Exactness is required. Restate every entry as written.

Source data
Segment Open
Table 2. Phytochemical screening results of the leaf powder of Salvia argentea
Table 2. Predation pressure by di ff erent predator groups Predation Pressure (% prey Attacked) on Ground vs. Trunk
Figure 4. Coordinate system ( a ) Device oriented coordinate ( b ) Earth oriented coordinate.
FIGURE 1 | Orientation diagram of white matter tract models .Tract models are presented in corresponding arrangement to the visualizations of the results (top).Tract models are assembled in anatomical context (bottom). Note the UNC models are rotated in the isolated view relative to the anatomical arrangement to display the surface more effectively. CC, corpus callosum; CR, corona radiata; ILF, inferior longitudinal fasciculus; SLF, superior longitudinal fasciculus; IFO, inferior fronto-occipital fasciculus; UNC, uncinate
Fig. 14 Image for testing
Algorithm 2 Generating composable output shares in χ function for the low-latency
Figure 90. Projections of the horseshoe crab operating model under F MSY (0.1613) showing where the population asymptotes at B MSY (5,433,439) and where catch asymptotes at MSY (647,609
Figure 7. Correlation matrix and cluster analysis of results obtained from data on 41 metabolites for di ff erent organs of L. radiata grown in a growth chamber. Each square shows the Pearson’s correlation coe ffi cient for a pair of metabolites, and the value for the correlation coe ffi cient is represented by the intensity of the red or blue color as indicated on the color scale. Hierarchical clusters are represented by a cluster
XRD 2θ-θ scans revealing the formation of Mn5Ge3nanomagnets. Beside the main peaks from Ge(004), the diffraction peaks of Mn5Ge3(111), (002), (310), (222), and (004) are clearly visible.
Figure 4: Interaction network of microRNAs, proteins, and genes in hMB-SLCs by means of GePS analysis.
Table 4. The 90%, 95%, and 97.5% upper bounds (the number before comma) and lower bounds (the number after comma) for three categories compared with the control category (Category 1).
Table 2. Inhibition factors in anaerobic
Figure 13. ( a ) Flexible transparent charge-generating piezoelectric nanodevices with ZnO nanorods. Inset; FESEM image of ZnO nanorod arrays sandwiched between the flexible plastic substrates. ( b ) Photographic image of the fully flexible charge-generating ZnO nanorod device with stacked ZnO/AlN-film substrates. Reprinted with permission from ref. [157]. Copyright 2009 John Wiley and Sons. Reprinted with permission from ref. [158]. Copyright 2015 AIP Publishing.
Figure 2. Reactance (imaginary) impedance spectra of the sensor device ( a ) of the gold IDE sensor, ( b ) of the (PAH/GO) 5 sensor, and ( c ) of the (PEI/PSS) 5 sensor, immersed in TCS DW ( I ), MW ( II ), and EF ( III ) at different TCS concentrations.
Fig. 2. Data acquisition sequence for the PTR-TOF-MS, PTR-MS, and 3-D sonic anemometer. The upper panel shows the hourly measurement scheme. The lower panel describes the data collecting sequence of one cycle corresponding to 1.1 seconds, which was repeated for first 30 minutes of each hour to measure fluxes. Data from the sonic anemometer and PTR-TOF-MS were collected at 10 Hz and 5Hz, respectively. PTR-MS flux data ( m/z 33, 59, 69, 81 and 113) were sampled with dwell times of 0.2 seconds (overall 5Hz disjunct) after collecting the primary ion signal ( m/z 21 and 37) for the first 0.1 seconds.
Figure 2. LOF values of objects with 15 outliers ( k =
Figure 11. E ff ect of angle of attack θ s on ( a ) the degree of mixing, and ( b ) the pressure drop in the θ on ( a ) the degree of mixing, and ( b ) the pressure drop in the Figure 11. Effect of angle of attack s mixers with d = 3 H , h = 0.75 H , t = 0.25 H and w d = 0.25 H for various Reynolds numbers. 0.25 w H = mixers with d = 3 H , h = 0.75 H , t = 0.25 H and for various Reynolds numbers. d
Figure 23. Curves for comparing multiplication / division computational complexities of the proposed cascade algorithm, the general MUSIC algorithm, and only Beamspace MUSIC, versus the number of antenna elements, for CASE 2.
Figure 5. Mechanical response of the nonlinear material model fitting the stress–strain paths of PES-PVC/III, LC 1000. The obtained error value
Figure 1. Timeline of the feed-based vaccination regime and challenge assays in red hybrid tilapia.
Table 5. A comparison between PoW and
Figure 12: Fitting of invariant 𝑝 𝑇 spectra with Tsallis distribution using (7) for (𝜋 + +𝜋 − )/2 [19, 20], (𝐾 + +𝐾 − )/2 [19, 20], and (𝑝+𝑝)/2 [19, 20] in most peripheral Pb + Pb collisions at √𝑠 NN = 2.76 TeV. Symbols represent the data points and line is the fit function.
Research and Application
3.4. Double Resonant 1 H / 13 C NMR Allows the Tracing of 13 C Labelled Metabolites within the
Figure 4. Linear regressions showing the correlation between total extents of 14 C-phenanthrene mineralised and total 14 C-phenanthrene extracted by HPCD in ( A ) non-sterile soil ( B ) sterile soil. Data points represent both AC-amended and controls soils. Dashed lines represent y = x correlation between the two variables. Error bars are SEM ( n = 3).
Segment Closed
* [Output below]
Table 2. Phytochemical screening results of the leaf powder of Salvia argentea
Table 2. Predation pressure by di ff erent predator groups Predation Pressure (% prey Attacked) on Ground vs. Trunk
Figure 4. Coordinate system ( a ) Device oriented coordinate ( b ) Earth oriented coordinate.
FIGURE 1 | Orientation diagram of white matter tract models .Tract models are presented in corresponding arrangement to the visualizations of the results (top).Tract models are assembled in anatomical context (bottom). Note the UNC models are rotated in the isolated view relative to the anatomical arrangement to display the surface more effectively. CC, corpus callosum; CR, corona radiata; ILF, inferior longitudinal fasciculus; SLF, superior longitudinal fasciculus; IFO, inferior fronto-occipital fasciculus; UNC, uncinate
Fig. 14 Image for testing
Algorithm 2 Generating composable output shares in χ function for the low-latency
Figure 90. Projections of the horseshoe crab operating model under F MSY (0.1613) showing where the population asymptotes at B MSY (5,433,439) and where catch asymptotes at MSY (647,609
Figure 7. Correlation matrix and cluster analysis of results obtained from data on 41 metabolites for di ff erent organs of L. radiata grown in a growth chamber. Each square shows the Pearson’s correlation coe ffi cient for a pair of metabolites, and the value for the correlation coe ffi cient is represented by the intensity of the red or blue color as indicated on the color scale. Hierarchical clusters are represented by a cluster
XRD 2θ-θ scans revealing the formation of Mn5Ge3nanomagnets. Beside the main peaks from Ge(004), the diffraction peaks of Mn5Ge3(111), (002), (310), (222), and (004) are clearly visible.
Figure 4: Interaction network of microRNAs, proteins, and genes in hMB-SLCs by means of GePS analysis.
Table 4. The 90%, 95%, and 97.5% upper bounds (the number before comma) and lower bounds (the number after comma) for three categories compared with the control category (Category 1).
Table 2. Inhibition factors in anaerobic
Figure 13. ( a ) Flexible transparent charge-generating piezoelectric nanodevices with ZnO nanorods. Inset; FESEM image of ZnO nanorod arrays sandwiched between the flexible plastic substrates. ( b ) Photographic image of the fully flexible charge-generating ZnO nanorod device with stacked ZnO/AlN-film substrates. Reprinted with permission from ref. [157]. Copyright 2009 John Wiley and Sons. Reprinted with permission from ref. [158]. Copyright 2015 AIP Publishing.
Figure 2. Reactance (imaginary) impedance spectra of the sensor device ( a ) of the gold IDE sensor, ( b ) of the (PAH/GO) 5 sensor, and ( c ) of the (PEI/PSS) 5 sensor, immersed in TCS DW ( I ), MW ( II ), and EF ( III ) at different TCS concentrations.
Fig. 2. Data acquisition sequence for the PTR-TOF-MS, PTR-MS, and 3-D sonic anemometer. The upper panel shows the hourly measurement scheme. The lower panel describes the data collecting sequence of one cycle corresponding to 1.1 seconds, which was repeated for first 30 minutes of each hour to measure fluxes. Data from the sonic anemometer and PTR-TOF-MS were collected at 10 Hz and 5Hz, respectively. PTR-MS flux data ( m/z 33, 59, 69, 81 and 113) were sampled with dwell times of 0.2 seconds (overall 5Hz disjunct) after collecting the primary ion signal ( m/z 21 and 37) for the first 0.1 seconds.
Figure 2. LOF values of objects with 15 outliers ( k =
Figure 11. E ff ect of angle of attack θ s on ( a ) the degree of mixing, and ( b ) the pressure drop in the θ on ( a ) the degree of mixing, and ( b ) the pressure drop in the Figure 11. Effect of angle of attack s mixers with d = 3 H , h = 0.75 H , t = 0.25 H and w d = 0.25 H for various Reynolds numbers. 0.25 w H = mixers with d = 3 H , h = 0.75 H , t = 0.25 H and for various Reynolds numbers. d
Figure 23. Curves for comparing multiplication / division computational complexities of the proposed cascade algorithm, the general MUSIC algorithm, and only Beamspace MUSIC, versus the number of antenna elements, for CASE 2.
Figure 5. Mechanical response of the nonlinear material model fitting the stress–strain paths of PES-PVC/III, LC 1000. The obtained error value
Figure 1. Timeline of the feed-based vaccination regime and challenge assays in red hybrid tilapia.
Table 5. A comparison between PoW and
Figure 12: Fitting of invariant 𝑝 𝑇 spectra with Tsallis distribution using (7) for (𝜋 + +𝜋 − )/2 [19, 20], (𝐾 + +𝐾 − )/2 [19, 20], and (𝑝+𝑝)/2 [19, 20] in most peripheral Pb + Pb collisions at √𝑠 NN = 2.76 TeV. Symbols represent the data points and line is the fit function.
Research and Application
3.4. Double Resonant 1 H / 13 C NMR Allows the Tracing of 13 C Labelled Metabolites within the
Figure 4. Linear regressions showing the correlation between total extents of 14 C-phenanthrene mineralised and total 14 C-phenanthrene extracted by HPCD in ( A ) non-sterile soil ( B ) sterile soil. Data points represent both AC-amended and controls soils. Dashed lines represent y = x correlation between the two variables. Error bars are SEM ( n = 3).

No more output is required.